The most significant impacts on corporate sustainability strategies globally over the next five years will come from just three strands of climate regulation, a new framework outlines.
GlobalData’s Navigating Climate Regulation framework cites reporting and transparency requirements, carbon pricing and state support for low-carbon industries as the regulatory areas that will most impact businesses. It notes other areas of climate regulation – such as broader environmental policies to do with recycling, product-level standards and building standards – and climate resilience regulations as being less impactful for business strategies.
The increasing need for businesses around the world to navigate climate regulation is set against the backdrop of signatories to the 2015 Paris Agreement having set target years for net-zero greenhouse gas emissions. To achieve these targets, the countries have introduced thousands of new laws and policies since 2015.

Reporting and transparency
Reporting and transparency climate regulations comprise the likes of mandatory reporting standards and rules to do with due diligence and anti-greenwashing.
GlobalData details that the sustainability reporting standards produced by the International Financial Reporting Standards (IFRS) Foundation are becoming a global baseline for sustainability reporting. Per the IFRS Foundation, these were developed “to enhance investor-company dialogue so that investors receive decision-useful, globally comparable sustainability-related disclosures that meet their information needs.”
The EU is introducing the most comprehensive reporting and transparency rules but plans to scale them back. Some US states and large economies like China, Japan and India are also introducing reporting requirements, but federal rules in the US will be scrapped.
GlobalData’s framework advises: “Companies can benefit from and adapt to growing greenhouse gas reporting expectations by adopting and embedding sustainability frameworks into their operations, reporting consistently and transparently and aligning with sustainability goals across their value chains.”
Carbon pricing
Examples of carbon pricing regulations include emissions trading systems (ETS), carbon import taxes and carbon taxes.
The framework explains that ETS adoption is growing globally, especially in the EU and China. This spread will directly impact carbon-intensive industries like power, steel, cement and chemicals, with knock-on effects in other industries, and high-emitting companies will therefore need to invest in decarbonisation technologies to mitigate impacts.
“Companies must understand emissions across their value chain to mitigate ETS risk,” GlobalData advises. “Greater ETS coverage means more companies and more aspects of companies’ value chains will have to contend with ETSs.”
Of carbon import taxes, GlobalData’s framework notes that the EU’s planned Carbon Border Adjustment Mechanism (CBAM) will be the world’s first and will complement the bloc’s ETS.
State support for low-carbon industries
Among the areas in which state support is provided for low-carbon industries are fossil fuel phaseouts, subsidies, tax incentives, loans and investments made available and the streamlining of approval for renewable energy projects.

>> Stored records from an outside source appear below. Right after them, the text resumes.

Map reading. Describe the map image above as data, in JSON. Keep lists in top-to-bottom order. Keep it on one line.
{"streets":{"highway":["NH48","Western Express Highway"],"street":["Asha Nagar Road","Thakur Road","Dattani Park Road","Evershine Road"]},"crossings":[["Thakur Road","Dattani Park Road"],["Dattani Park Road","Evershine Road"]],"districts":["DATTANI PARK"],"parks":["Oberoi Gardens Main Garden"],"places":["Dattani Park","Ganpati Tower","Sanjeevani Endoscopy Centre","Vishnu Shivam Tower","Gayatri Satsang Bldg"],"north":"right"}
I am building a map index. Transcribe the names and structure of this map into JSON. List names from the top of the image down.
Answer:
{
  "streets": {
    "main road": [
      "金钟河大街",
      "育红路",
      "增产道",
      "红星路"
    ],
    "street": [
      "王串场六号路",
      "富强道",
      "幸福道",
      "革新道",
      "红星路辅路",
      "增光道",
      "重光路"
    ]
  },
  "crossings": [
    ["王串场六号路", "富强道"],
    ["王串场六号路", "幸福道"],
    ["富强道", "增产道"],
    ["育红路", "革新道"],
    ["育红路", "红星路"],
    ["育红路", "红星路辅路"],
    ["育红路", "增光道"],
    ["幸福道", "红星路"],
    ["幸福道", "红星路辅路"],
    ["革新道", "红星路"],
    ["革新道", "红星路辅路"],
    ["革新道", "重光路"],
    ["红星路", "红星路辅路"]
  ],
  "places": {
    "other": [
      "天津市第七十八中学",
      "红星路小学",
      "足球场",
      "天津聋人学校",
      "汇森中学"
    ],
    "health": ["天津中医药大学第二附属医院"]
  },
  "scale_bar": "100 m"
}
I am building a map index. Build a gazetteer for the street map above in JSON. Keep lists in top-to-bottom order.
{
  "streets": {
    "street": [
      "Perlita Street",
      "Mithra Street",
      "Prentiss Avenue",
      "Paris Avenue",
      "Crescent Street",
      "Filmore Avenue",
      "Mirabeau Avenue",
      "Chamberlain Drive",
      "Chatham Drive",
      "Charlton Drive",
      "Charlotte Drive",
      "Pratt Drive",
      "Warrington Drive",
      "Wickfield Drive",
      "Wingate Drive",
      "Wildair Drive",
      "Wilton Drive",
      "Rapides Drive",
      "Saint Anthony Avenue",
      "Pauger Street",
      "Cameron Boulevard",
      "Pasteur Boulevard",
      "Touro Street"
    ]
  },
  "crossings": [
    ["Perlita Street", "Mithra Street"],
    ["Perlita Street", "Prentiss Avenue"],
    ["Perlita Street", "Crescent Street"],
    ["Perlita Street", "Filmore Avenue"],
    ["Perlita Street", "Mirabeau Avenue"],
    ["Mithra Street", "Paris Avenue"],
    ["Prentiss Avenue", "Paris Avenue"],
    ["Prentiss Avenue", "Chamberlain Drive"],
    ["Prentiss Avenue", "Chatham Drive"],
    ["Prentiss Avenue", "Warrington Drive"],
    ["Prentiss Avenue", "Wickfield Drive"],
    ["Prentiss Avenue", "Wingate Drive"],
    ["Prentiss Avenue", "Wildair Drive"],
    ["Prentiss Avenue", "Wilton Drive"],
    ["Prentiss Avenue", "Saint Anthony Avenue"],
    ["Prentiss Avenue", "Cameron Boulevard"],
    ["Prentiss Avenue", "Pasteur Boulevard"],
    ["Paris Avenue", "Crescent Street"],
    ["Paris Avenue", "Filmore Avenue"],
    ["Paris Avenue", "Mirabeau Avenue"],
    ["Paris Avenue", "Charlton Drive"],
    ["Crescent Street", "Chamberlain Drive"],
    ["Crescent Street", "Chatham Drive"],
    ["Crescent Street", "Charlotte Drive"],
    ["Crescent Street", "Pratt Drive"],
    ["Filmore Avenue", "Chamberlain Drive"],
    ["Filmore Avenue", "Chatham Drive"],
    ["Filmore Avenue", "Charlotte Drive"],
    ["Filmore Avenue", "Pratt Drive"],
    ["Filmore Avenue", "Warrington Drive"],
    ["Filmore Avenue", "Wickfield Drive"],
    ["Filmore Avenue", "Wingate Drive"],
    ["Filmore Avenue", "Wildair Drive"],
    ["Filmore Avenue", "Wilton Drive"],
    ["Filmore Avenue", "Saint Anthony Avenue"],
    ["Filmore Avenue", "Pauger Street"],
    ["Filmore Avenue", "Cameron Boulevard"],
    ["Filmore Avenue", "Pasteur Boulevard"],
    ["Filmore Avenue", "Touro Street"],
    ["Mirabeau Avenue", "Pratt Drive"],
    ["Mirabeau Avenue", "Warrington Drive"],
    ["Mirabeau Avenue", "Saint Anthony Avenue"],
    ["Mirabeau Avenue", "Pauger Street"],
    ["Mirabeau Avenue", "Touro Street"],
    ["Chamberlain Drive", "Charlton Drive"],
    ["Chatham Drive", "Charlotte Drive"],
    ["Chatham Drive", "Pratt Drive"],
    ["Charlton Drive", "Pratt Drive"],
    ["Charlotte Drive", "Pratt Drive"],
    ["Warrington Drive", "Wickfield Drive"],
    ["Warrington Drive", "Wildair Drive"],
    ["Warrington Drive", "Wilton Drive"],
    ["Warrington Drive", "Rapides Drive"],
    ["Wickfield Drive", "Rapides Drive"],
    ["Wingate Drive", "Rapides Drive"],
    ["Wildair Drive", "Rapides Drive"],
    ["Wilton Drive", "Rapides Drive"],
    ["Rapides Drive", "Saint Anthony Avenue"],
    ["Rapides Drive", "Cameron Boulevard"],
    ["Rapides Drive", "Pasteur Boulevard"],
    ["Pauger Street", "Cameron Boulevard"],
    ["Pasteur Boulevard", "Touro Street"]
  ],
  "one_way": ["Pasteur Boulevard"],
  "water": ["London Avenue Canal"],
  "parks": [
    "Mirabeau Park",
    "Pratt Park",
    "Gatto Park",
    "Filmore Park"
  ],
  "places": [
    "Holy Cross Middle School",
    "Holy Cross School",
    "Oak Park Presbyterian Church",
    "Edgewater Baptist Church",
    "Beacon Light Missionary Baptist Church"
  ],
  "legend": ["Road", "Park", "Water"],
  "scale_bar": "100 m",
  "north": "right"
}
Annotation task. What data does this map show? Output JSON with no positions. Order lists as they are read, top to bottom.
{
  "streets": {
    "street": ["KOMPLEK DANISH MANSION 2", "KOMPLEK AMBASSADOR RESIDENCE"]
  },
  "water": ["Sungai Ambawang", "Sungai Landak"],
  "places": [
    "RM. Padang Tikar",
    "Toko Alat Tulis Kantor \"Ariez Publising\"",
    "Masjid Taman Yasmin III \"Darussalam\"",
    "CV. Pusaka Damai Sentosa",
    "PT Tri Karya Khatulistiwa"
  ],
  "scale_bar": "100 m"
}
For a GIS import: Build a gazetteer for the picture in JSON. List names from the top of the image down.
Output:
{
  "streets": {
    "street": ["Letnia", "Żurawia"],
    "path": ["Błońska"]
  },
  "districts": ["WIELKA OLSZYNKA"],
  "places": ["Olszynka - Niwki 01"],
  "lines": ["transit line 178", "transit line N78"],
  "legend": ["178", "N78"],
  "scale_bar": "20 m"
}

“State support has been instrumental in developing clean energy supply chains and will continue to be a key driver in the future,” the framework says. However, it notes that support will not necessarily remain at the same levels it has always been.
In the EU, the main state support has been delivered as part of the 2019 EU Green Deal. Support there will decline over the next five years, though, meaning less financial support will be available for decarbonisation technologies and projects.
“The focus of EU support will shift away from state financing and subsidies and toward less costly methods such as streamlining planning approval processes for renewable energy projects,” the framework explains.
In the US, the Trump administration will also reduce support for low-carbon industries through halting Inflation Reduction Act (IRA) funding. This will make it more expensive for US companies to decarbonise. Extensive government support has made China a climate tech leader.
Of this, the framework adds: “China will continue to dominate in solar and other clean technologies. This will continue to spur some reactive tariffs and investment from the EU and US and raise the cost of low-carbon technologies for EU and US companies.”